La tregua fragile tra Washington e Teheran, entrata in vigore all’inizio di aprile, ha già mostrato la sua prima incrinatura. Lunedì un attacco con droni e missili provenienti dall’Iran ha colpito la zona industriale petrolifera di Fujairah, negli Emirati Arabi Uniti, provocando un incendio e ferendo tre cittadini indiani di media entità, come hanno riferito le autorità locali. Le difese aeree emiratine hanno intercettato dodici missili balistici, tre da crociera e quattro droni, ma uno ha raggiunto il bersaglio, innescando le fiamme. I tre feriti sono stati trasportati in ospedale e l’ambasciata indiana segue la situazione. L’episodio segna la prima offensiva iraniana contro il Golfo dopo quasi un mese di calma relativa, e riaccende le tensioni in una regione già in bilico.
Fujairah non è un obiettivo casuale. Il suo porto e il suo oleodotto consentono di bypassare lo Stretto di Hormuz, strettoia strategica per il transito del greggio.

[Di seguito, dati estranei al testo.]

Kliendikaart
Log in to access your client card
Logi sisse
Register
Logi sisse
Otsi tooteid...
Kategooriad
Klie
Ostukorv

Colpire qui significa testare la resilienza delle rotte alternative e alzare la posta in gioco per i mercati energetici globali. Dal punto di vista di Teheran, l’attacco può essere letto come un segnale di forza verso l’alleanza israelo-americana, ma anche come un avvertimento ai partner del Golfo: la tregua non ha fermato il progetto di deterrenza regionale dell’Iran. L’ottica di Washington, al contrario, vede in questa azione una violazione dell’intesa che avrebbe dovuto raffreddare lo scontro diretto. Gli Emirati, da parte loro, hanno condannato duramente quella che definiscono una rinnovata aggressione, mentre il loro sistema di difesa ha dimostrato un’efficacia parziale: l’attacco è stato contenuto, ma non evitato del tutto.
Per l’Europa, e in particolare per l’Italia, la situazione è preoccupante. Roma dipende per una quota significativa del proprio approvvigionamento energetico dal Medio Oriente e dal Nord Africa, e qualsiasi interruzione delle rotte del Golfo si traduce in tensioni sui prezzi del petrolio e del gas. Gli analisti di Bruxelles osservano che l’incidente potrebbe spingere l’Unione a rivedere le proprie strategie di sicurezza energetica, accelerando la diversificazione delle fonti e dei corridoi di approvvigionamento. Nel frattempo, le cancellerie europee si preparano a una possibile escalation: se il cessate il fuoco dovesse collassare del tutto, il rischio di un conflitto generalizzato con chiusura di Hormuz diventerebbe concreto. La domanda che aleggia sui tavoli diplomatici è se questo raid sia stato un’eccezione o l’inizio di una nuova fase di ostilità. Le prossime ore diranno se la tregua reggerà o se il Medio Oriente tornerà a bruciare.